TE BEANTWOORDEN VRAGEN:
1) Beantwoord de volgende vragen over de beoordeling:
(a) Hoe hoog is de administratieve sanctie die aan de betrokkene is opgelegd?
(b) Welk voorwerp vervoerde de betrokkene in de aanhangwagen?
(c) Hoeveel medewerkers van de vuilstortplaats waren nodig om dat voorwerp los te wrikken?
2) Noem alle gegevens in de beoordeling die aangeven wanneer en waar de gedraging zou zijn verricht.

TEKST TER BEOORDELING:
··········

Beoordeling
1. Aan de betrokkene is bij inleidende beschikking een administratieve sanctie van € 280,- opgelegd ter zake van “met een voertuig rijden, terwijl de losse lading die mogelijk v/h voertuig kan vallen niet deugdelijk is afgedekt (feitcode P061)”, welke gedraging zou zijn verricht op 15 november 2011 om 7:56 uur op de Juliana van Stolberglaan te 's-Gravenhage.
2. De betrokkene ontkent niet dat hij op genoemde tijd en plaats heeft gereden met een aanhangwagen waarin hij een ladekast vervoerde die niet was afgedekt of vastgebonden. Hij stelt zich echter op het standpunt dat het niet nodig was de kast vast te binden of af te dekken, omdat de kast in de aanhangwagen zat vastgekneld, zodanig dat er twee medewerkers van de vuilstortplaats nodig waren om de kast los te wrikken.

··········

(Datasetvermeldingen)
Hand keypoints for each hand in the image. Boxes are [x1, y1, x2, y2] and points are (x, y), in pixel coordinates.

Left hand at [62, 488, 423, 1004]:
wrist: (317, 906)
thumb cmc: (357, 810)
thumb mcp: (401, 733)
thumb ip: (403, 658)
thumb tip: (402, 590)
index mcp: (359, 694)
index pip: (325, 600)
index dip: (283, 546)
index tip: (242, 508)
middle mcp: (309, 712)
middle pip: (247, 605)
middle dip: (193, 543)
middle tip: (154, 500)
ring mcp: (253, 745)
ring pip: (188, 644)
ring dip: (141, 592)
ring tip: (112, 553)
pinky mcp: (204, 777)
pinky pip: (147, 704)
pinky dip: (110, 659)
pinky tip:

··········

UITWERKING OPDRACHTEN:
1)
(a) € 280,-
(b) Een ladekast
(c) Twee

2)
15 november 2011
7:56 uur
Juliana van Stolberglaan
's-Gravenhage